Das Niedersächsische Finanzgericht hat in einem neuen als erstes Finanzgericht darüber entschieden, ob die Möglichkeit der Bauabzugssteuer auch auf inaktive ausländische Domizilgesellschaften Anwendung findet.
§ 48 Abs. 4 Nr. 1 EStG gewährt Empfängern von Bauleistungen auch bei fehlender Benennung der Zahlungsempfänger den vollen Betriebsausgabenabzug, wenn der Bauleistungsempfänger seiner Verpflichtung aus § 48 Abs. 1 EStG nachkommt, von der Gegenleistung einen Steuerabzug in Höhe von 15 v.H. für Rechnung des Leistenden vornimmt (sog. Bauabzugssteuer), diesen Steuerabzugsbetrag anmeldet und an das zuständige Finanzamt abführt.
Der Fall: Umfangreiche Geschäfte mit inaktiven Domizilgesellschaften
In dem entschiedenen Fall hatte eine inländische Kommanditgesellschaft (KG) umfangreiche Bauleistungen britischer Subunternehmer im Zusammenhang mit der Realisierung diverser Großprojekte in Anspruch genommen. Nach den Feststellungen der Informationszentrale Ausland des Bundesamts für Steuern handelte es sich bei den britischen Firmen um wirtschaftlich inaktive Domizilgesellschaften. Die KG nahm von den Gegenleistungen den Steuerabzug von 15 v.H. für Rechnung der Subunternehmer vor, meldete diese Bauabzugssteuer beim zuständigen Finanzamt an und führte die Steuer ab.

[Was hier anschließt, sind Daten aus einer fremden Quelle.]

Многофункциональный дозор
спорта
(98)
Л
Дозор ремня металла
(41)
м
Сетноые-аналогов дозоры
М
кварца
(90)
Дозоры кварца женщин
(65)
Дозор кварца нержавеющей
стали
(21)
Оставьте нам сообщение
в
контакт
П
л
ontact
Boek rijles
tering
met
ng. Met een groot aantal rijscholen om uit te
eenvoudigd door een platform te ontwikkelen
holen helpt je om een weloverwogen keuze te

Finanzamt kürzt Betriebsausgabenabzug
Da die KG die tatsächlichen Zahlungsempfänger nicht benennen konnte, kürzte das Finanzamt jedoch auf Grundlage des § 160 AO die Betriebsausgaben um 70 v.H. der Gesamtgegenleistung. § 48 Abs. 4 Nr. 1 EStG, der nach seinem Wortlaut die Anwendung des § 160 AO ausschließt, sei auf inaktive ausländische Domizilgesellschaften nicht anzuwenden.

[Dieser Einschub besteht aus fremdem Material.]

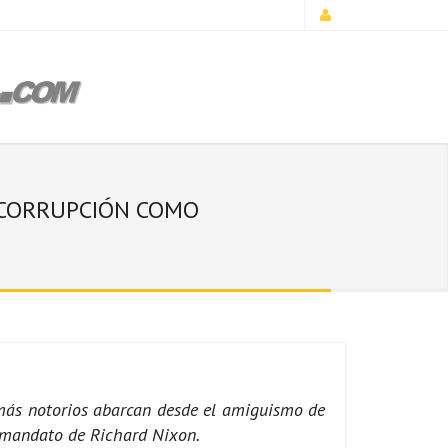
A CORRUPCIÓN COMO
s más notorios abarcan desde el amiguismo de
l mandato de Richard Nixon.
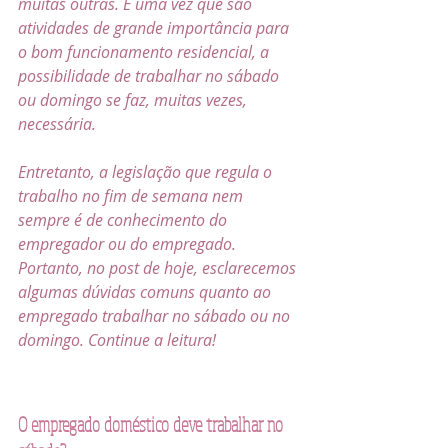
muitas outras. E uma vez que são 
atividades de grande importância para 
o bom funcionamento residencial, a 
possibilidade de trabalhar no sábado 
ou domingo se faz, muitas vezes, 
necessária.
Entretanto, a legislação que regula o 
trabalho no fim de semana nem 
sempre é de conhecimento do 
empregador ou do empregado. 
Portanto, no post de hoje, esclarecemos 
algumas dúvidas comuns quanto ao 
empregado trabalhar no sábado ou no 
domingo. Continue a leitura!
O empregado doméstico deve trabalhar no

Finanzgericht gibt Klage statt
Dem trat das Niedersächsische Finanzgericht mit Urteil vom 13.01.2016 (Az. 9 K 95/13) entgegen. Der Ausschlusstatbestand des § 48 Abs. 4 Nr. 1 EStG gilt danach auch dann, wenn Bauleistender eine inaktive ausländische Domizilgesellschaft ist. Eine einschränkende Auslegung gegen den klaren Wortlaut – zumal zum Nachteil des Steuerpflichtigen – kommt nach Auffassung des Gerichts nicht in Betracht, da die teilweise in der steuerrechtlichen Literatur vorgebrachten Bedenken sich weder in den Gesetzesmaterialien widerspiegeln, noch Eingang in den Gesetztext gefunden haben. Insbesondere fehle ein gesetzlich verankerter Aktivitätsvorbehalt.

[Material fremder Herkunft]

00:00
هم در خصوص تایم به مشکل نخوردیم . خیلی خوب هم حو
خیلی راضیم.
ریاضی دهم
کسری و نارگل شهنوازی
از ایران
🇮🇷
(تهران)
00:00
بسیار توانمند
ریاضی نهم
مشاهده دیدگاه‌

Kein Ausschluss inaktiver Domizilgesellschaften
Auch aus verfassungsrechtlicher Sicht sei weder eine andere (verfassungskonforme) Auslegung geboten noch bestünden Bedenken gegen die Verfassungsmäßigkeit des § 48 Abs. 4 Nr. 1 EStG im Hinblick auf einen verfassungswidrigen Begünstigungsausschluss Dritter, die nicht Bauleistungen empfangen. Eine Anwendung der Ausschlussregelung auf inaktive Domizilgesellschaften ist danach nur dann unter dem Gesichtspunkt des Gestaltungsmissbrauchs (§ 42 AO) bedenklich, wenn der Bauleistungsempfänger § 48 Abs. 4 Nr. 1 EStG „instrumentalisiert“ und sich den Abzug entgegen § 160 AO im Zusammenwirken mit einer formal als Subunternehmer eingeschalteten Domizilgesellschaft in rechtsmissbräuchlicher Weise erschlichen hat. Anhaltspunkte hierfür waren im Streitfall aber nicht gegeben.